Spokane neurosurgeon, accused of pushing spinal surgeries for profit, has license restricted
A Spokane neurosurgeon’s license to operate was restricted Monday as he faces allegations that he pushed spine surgeries on multiple patients who didn’t need them.
Dr. Jason Dreyer has 20 days to appeal the Board of Osteopathic Medicine and Surgery’s March 12 decision.
He can not perform spine surgeries while that process is ongoing, the Department of Health announced in a news release on Monday.
Dreyer, who has been licensed since 2013 and practices at the MultiCare Rockwood Clinic Neurosurgery and Spine Center in Spokane, was accused of overstating diagnoses and performing more invasive spine surgeries than what was required on several patients for his personal financial gain.
“MultiCare requires all physicians, whether they are employed by MultiCare or not, to be in good standing with the state to practice medicine at our facilities. We await the results of the state’s investigation,” Kevin Maloney, a spokesman for MultiCare, wrote in an email to The Spokesman-Review.
The incidents in question occurred between 2014 and 2017 while Dreyer was a surgeon at Providence St. Mary Medical Center in Walla Walla.

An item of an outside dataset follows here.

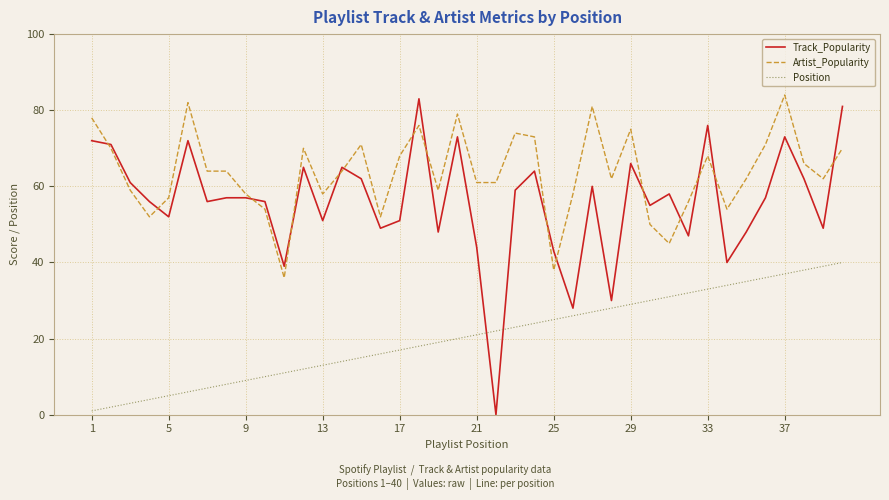

What is the sum of all Artist_Popularity values?

2542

He allegedly showed a pattern of performing “extensive spine surgeries without any clear medical indications,” according to Department of Health documents.
“The allegations are that multiple patients have undergone unnecessary spine surgeries, sometimes multiple spine surgeries, placing them at risk of harm,” wrote the panel of doctors overseeing the board’s review.

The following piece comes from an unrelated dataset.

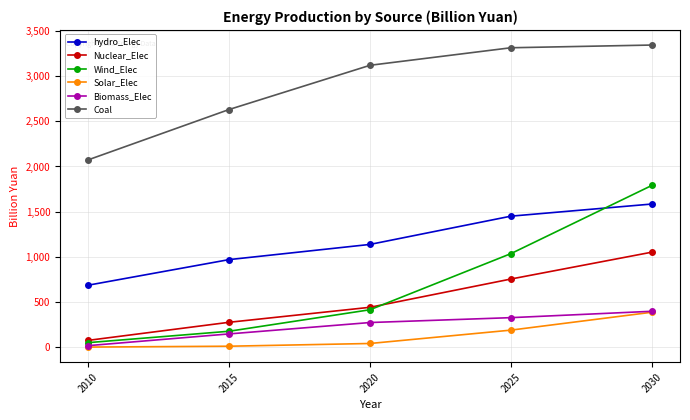

Which series changed the most between 2010 and 2020?

Coal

According to the administrative charges against Dreyer, he would overstate the “dynamic instability” in patients’ diagnoses and steer them into spinal fusion surgeries that were needlessly invasive and not supported by the evidence in patient records. The panel documented seven such cases and noted that he would often use “ ‘cut and paste’ template language in patients’ charts.”
In one case in August 2016, Dreyer recommended multilevel surgery for a 34-year-old man who had experienced back pain for about six years. But the radiographic images only indicated a “very mild disease,” wrote the Board of Osteopathic Medicine and Surgery’s panel.
Later that month, Dreyer would perform a spinal fusion surgery on a 55-year-old man that was not supported by an MRI.
An attempt to reach Dreyer at his office on Monday was unsuccessful.